Put the lines of text from all the records below into a numbered list, skipping blank lines. Leave the pictures out of your answer.

[Page images and extracted text]
★ ★ ★

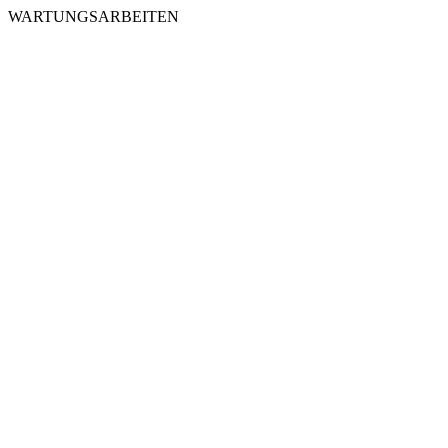
WARTUNGSARBEITEN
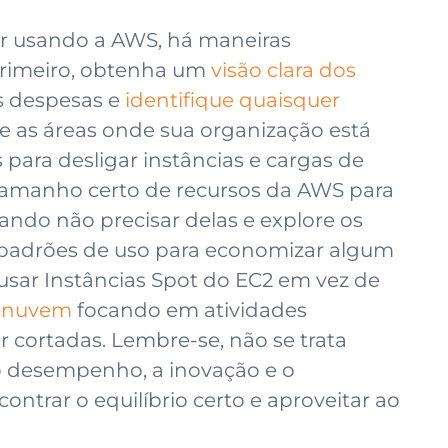
r usando a AWS, há maneiras
 Primeiro, obtenha um
visão clara dos
as despesas e
identifique quaisquer
e as áreas onde sua organização está
para desligar instâncias e cargas de
 tamanho certo de recursos da AWS para
ndo não precisar delas e explore os
 padrões de uso para economizar algum
usar Instâncias Spot do EC2 em vez de
e nuvem
focando em atividades
r cortadas. Lembre-se, não se trata
o desempenho, a inovação e o
trar o equilíbrio certo e aproveitar ao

★ ★ ★

▶ _Result below_
1. WARTUNGSARBEITEN
2. r usando a AWS, há maneiras
3.  Primeiro, obtenha um
4. visão clara dos
5. as despesas e
6. identifique quaisquer
7. e as áreas onde sua organização está
8. para desligar instâncias e cargas de
9.  tamanho certo de recursos da AWS para
10. ndo não precisar delas e explore os
11.  padrões de uso para economizar algum
12. usar Instâncias Spot do EC2 em vez de
13. e nuvem
14. focando em atividades
15. r cortadas. Lembre-se, não se trata
16. o desempenho, a inovação e o
17. trar o equilíbrio certo e aproveitar ao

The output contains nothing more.